Tennessee Arts Commission Receives Folklife & Education Award Recognition12.15.2008
NASHVILLE, Tenn. — During an American Folklore Society meeting in 2008, the Folklore and Education section announced the winners of the annual Dorothy Howard Award for Excellence in Folklife and Education for work which encourages K-12 educators or students to use or study folklore and folkloristic approaches in school environments.
The Tennessee Arts Commission received the Honorable Mention this year for the Fisk Jubilee Singers project, Singing Our Song, The Fisk Jubilee Singers. The project included a documentary on DVD, an audio CD, and extensive lesson plans. According to Dr. Robert Cogswell, director of Commission's Folklife Program, the judges were impressed with this resource, and they were especially pleased that it was distributed to schools throughout Tennessee. The teaching materials were part of the Commission's American Masterpieces project, in partnership with the National Endowment for the Arts.

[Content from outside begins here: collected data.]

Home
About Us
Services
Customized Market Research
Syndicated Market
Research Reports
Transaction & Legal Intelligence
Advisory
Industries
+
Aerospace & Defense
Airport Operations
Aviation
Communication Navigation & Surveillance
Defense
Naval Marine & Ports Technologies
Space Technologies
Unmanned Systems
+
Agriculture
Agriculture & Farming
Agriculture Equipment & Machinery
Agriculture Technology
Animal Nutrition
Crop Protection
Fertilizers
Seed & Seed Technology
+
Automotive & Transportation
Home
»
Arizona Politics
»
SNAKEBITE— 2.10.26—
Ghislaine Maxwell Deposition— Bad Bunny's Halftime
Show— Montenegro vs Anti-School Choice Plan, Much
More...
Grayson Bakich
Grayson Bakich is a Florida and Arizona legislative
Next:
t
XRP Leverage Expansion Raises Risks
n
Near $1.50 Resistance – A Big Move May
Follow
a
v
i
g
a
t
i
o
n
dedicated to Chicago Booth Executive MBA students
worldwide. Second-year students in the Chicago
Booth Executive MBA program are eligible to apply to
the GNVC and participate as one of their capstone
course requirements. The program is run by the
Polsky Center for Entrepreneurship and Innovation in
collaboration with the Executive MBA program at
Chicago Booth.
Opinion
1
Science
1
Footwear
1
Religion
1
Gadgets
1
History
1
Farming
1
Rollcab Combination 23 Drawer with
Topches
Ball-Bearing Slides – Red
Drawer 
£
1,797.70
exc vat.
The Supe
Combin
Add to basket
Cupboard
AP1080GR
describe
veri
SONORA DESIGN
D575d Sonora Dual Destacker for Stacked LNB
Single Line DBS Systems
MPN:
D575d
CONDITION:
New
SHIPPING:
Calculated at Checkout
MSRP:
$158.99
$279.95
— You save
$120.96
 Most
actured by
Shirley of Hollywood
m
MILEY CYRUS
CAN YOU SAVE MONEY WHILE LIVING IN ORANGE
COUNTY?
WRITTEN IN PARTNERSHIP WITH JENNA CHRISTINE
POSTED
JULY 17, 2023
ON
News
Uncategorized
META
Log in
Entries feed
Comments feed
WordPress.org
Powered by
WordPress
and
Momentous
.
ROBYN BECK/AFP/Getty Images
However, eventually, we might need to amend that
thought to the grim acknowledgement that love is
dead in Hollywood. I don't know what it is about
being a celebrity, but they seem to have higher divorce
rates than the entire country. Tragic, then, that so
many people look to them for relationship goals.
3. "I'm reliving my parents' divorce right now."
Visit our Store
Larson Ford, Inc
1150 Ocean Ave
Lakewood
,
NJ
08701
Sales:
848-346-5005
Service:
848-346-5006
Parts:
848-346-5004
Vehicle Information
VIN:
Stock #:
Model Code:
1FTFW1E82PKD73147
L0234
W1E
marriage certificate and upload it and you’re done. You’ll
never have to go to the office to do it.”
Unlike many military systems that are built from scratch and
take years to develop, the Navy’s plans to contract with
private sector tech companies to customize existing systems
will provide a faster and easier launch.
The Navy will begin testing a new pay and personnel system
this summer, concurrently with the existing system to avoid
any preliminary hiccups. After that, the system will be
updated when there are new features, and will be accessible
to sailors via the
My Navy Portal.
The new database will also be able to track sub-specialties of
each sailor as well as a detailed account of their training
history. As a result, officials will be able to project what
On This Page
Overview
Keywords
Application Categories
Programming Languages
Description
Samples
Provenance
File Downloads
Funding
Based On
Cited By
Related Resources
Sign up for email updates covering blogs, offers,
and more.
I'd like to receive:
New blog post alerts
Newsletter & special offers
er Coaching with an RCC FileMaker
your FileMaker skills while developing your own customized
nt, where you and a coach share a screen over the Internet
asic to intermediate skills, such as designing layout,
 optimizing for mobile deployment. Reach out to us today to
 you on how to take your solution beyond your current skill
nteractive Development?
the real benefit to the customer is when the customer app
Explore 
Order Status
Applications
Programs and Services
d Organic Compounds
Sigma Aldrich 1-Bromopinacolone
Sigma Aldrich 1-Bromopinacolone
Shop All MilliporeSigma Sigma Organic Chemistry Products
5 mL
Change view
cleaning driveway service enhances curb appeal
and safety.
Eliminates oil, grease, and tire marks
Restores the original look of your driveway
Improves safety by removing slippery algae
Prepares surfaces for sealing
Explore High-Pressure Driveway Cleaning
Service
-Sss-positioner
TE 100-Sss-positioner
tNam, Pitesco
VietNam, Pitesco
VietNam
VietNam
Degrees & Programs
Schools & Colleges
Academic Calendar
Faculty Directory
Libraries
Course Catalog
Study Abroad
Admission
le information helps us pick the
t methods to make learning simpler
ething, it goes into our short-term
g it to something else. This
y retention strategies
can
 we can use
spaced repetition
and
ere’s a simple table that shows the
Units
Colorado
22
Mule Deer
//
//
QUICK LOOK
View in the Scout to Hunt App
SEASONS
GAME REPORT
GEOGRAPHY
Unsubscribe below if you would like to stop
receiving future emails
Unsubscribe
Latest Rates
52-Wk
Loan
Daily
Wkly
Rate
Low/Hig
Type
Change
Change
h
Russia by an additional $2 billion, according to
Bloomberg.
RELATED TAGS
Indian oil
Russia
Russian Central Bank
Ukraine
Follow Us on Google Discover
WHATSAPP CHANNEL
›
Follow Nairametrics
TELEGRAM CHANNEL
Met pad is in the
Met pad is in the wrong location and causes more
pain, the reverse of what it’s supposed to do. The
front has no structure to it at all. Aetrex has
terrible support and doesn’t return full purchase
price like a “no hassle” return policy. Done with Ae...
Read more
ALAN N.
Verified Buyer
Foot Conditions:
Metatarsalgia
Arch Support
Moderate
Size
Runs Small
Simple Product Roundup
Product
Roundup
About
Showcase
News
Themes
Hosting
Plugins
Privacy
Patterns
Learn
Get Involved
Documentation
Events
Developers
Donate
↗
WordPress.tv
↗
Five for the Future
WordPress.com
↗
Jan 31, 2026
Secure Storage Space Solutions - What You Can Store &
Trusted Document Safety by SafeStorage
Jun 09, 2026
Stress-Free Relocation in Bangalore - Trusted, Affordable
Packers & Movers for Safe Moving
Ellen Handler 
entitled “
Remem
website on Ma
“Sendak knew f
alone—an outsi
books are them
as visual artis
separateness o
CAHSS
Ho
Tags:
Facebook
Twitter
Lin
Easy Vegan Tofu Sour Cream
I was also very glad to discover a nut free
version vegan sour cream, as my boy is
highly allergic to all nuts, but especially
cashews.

The American Folklore Society is an association of people who study and communicate knowledge about folklore throughout the world. More than 2,200 members and subscribers are scholars, teachers, and libraries at colleges and universities; professionals in arts and cultural organizations; and community members involved in folklore work. Many members live and work in the U.S., but their interests in folklore stretch around the world, Today about one in every eight AFS members is from outside the U.S.
A collective of humanities scholars, museum anthropologists, and private citizens — including author Mark Twain and US President Rutherford B. Hayes — founded the Society in Cambridge, Massachusetts, in 1888.